What G’dud Are You?

Yes, being a mother of a soldier carries with it one other element that I might not have mentioned – we stare at other soldiers as we think of our son. We look at their boots and their berets. Today, as we returned from our vacation up north, we stopped at the “favorite family pit stop” – a lone diner/shop in the Jordan Valley that welcomes you, provides relatively clean bathrooms and a nice place to just stretch your legs.

It’s a familiy favorite we call the “tank place” because it has the remnants of an old gutted tank set up for kids to climb in and around as parents relax over coffee or ice cream or just a bottle of cold water. For religious Jews, it’s also a great place to “grab a minyan”. For the uninitiated, this means finding a quorum of 10 men to pray together, elevating the individual prayers said three times a day to a higher community level. It always amazes me that the owners of the store have no problem with this and readily surrender various areas of their property to groups of men who stand, face south towards Jerusalem, and pray.

Today, on our way back from our vacation up north, we again stopped. This time, it was in the last few moments when the afternoon (or mincha) service can be said. My husband, sons, son-in-law and his brother got out of the car and went in search of six others. Just as we arrived, a bus pulled in and the passengers were given “1o minutes” to go to the bathroom, buy some refreshments, and get back on the bus.

A few soldiers were on the bus, including one with black boots and the turquoise beret of the artillery division. I debated with myself, told myself to just be quiet, and then listened in surprise when my mouth refused my brain’s command. Clearly, my heart had taken over, thought by brain in disgust.

“What unit are you in?” I heard myself ask and watched at least one of my children cringe. “There she goes again,” they must have been thinking. “Couldn’t anyone have stopped her?” To be fair, the soldier didn’t cringe, didn’t even hesitate. He told me the unit number and, as if that wasn’t bad enough, my mouth just continued, “my son is in…” and there it went – name and number of the unit. The soldier knew immediately the number, based on my having said the name, and quickly pointed out that he is involved in armaments, not cannons, whatever that means.

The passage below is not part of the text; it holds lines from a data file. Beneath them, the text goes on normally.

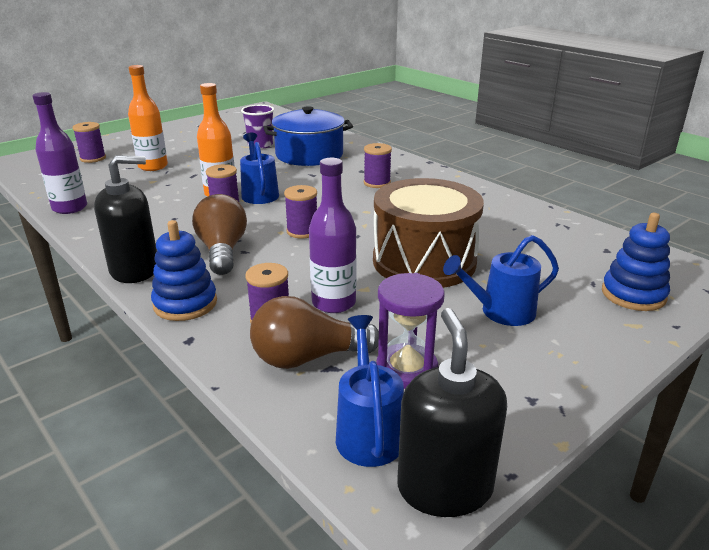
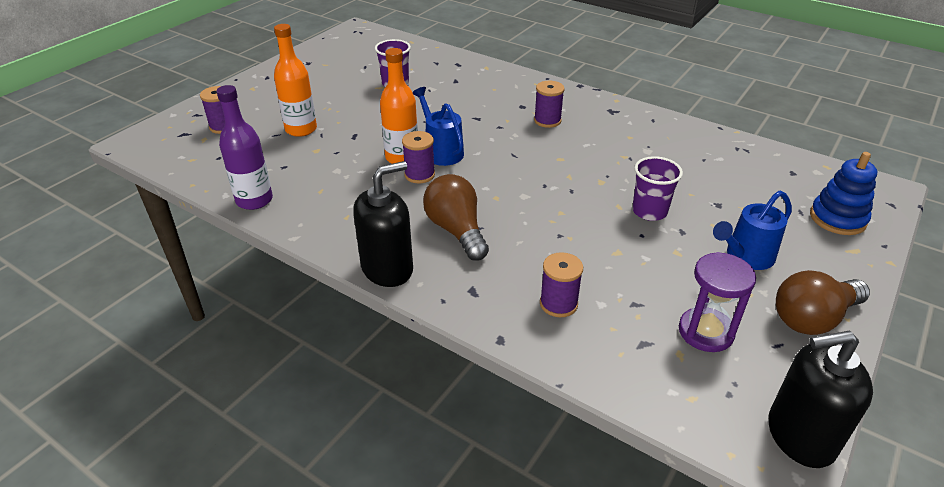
camera: 15 degrees left, 10 degrees up
(185, 303) = (467, 300): blue stacking toy -> none
(302, 231) = (516, 194): purple spool -> none
(307, 358) = (617, 337): brown light bulb -> brown light bulb (812, 318)
(309, 155) = (456, 91): blue pot -> none
(333, 303) = (601, 273): purple bottle -> none
(368, 430) = (713, 398): blue watering can -> none
(424, 261) = (649, 211): brown drum -> purple cup
(444, 487) = (800, 436): black soap dispenser -> black soap dispenser turned 75 degrees counterclockwise

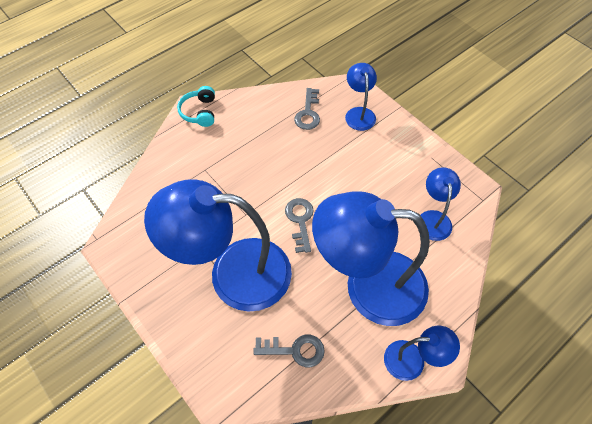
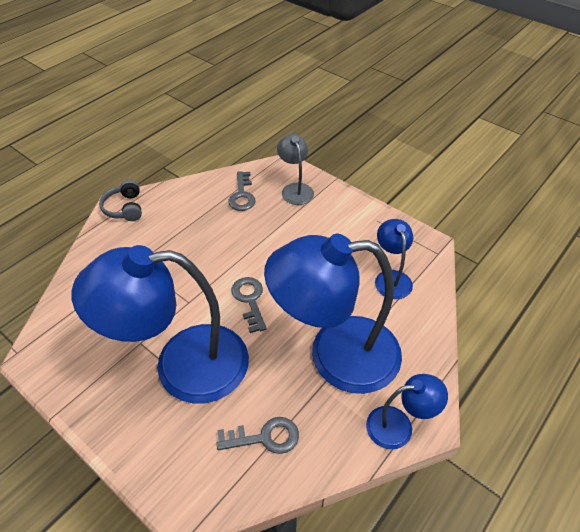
camera: 10 degrees left, 10 degrees down
(199, 112) = (124, 208): turquoise headphones -> grey headphones
(359, 113) = (295, 189): blue lamp -> grey lamp

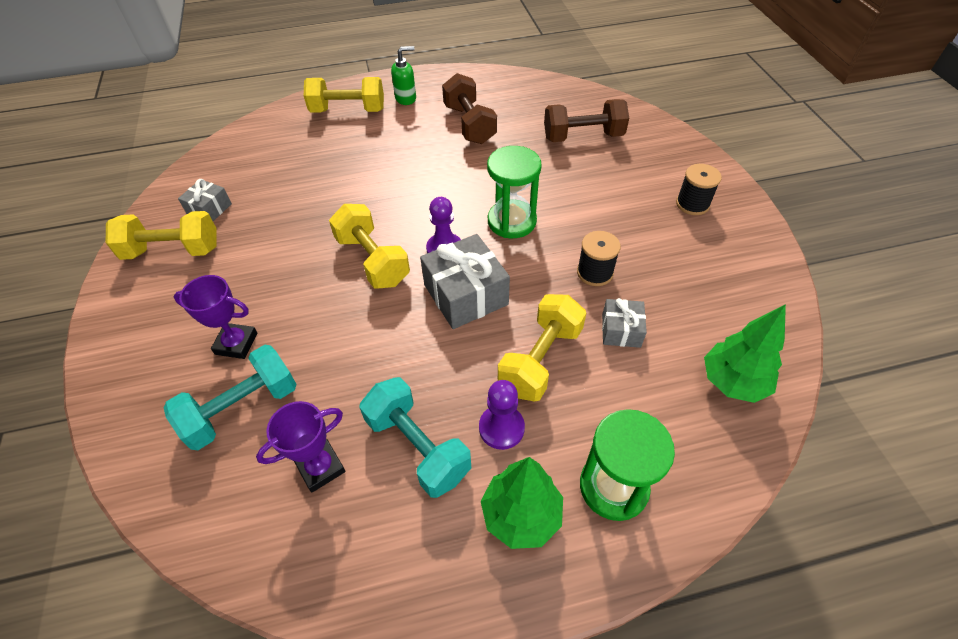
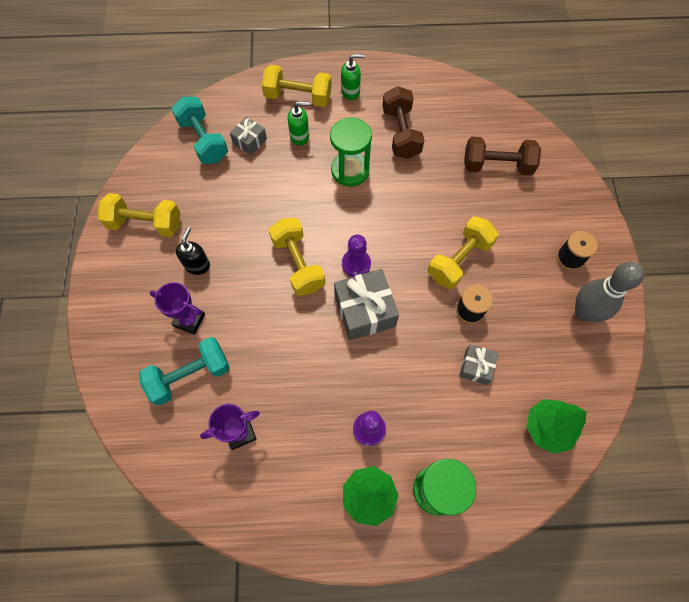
camera: 10 degrees right, 15 degrees up
(209, 209) = (175, 187): grey gift -> grey gift (249, 141)
(243, 282) = (197, 265): none -> black soap dispenser
(355, 142) = (300, 136): none -> green soap dispenser
(418, 447) = (308, 431): turquoise dumbbell -> turquoise dumbbell (203, 140)
(511, 221) = (415, 246): green hourglass -> green hourglass (350, 170)
(540, 360) = (409, 380): yellow dumbbell -> yellow dumbbell (459, 260)
(729, 252) = (584, 312): none -> grey bowling pin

No, I didn’t bother mentioning Elie’s name, that would have been just beyond embarrassing. There’s no way he would know Elie. He’s in a different g’dud (battalion…was that the translation?….well, a different group), not the same unit or task and not even stationed in the same area of the country. There are thousands, give or take, in artillery, many units and types of units. Israel’s Defense Forces are divided into (roughly): air force, tanks, ground forces, border guards, artillery – and maybe some others. That puts Elie in one huge group consisting of tens of thousands, if you include the reserves as well as the standing army. It was silly to have even approached the young man based solely on his being part of the same general classification.

And the very worst part of it all is that I know deep down, I’ll probably do the same thing again next time I see that combination – black boots and turquoise beret.

The one redeeming quality here is that hopefully I’ll forget to mention this to Elie. My brain is already threatening my heart with excommunication!

4 Comments on What G’dud Are You?

  1. My mom used to do the same thing. She’s over it now. It’s part of life here.

  2. as far as my israeli friends are concerned its not even only a mom-thing. she too couldn’t keep herself from interogationg every soldier that wore the combination of her unit ^^

  3. Are you kidding? My husband was in tanks, about a million years ago. He still volunteers – but in the Army Spokesman’s Unit. Let someone mention they serve in the tanks and I’m right there. “Hey! My husband was in tanks.” I get choked up when I hear the old OLD song, “Hu Rak Shiryonair” (He’s just a guy from the armored corps).

    It’s all part of being a part of our nation.

  4. Okay, I’m a newbie. But I can’t see why your questions should bother anyone but your kids. (EVERYTHING we do, especially if it has the vaguest whiff of the emotional, bothers our kids. They’ll get over it.) How do we touch our children, when they are far away? By touching the hearts and lives of other children, who remind us in some way of our own.

    And guess what? I’ll bet the reciprocal is also true: How does the soldier get a taste of home? By exchanging a few words with someone else’s proud mom.

    Just for a moment, we fill a need for each other.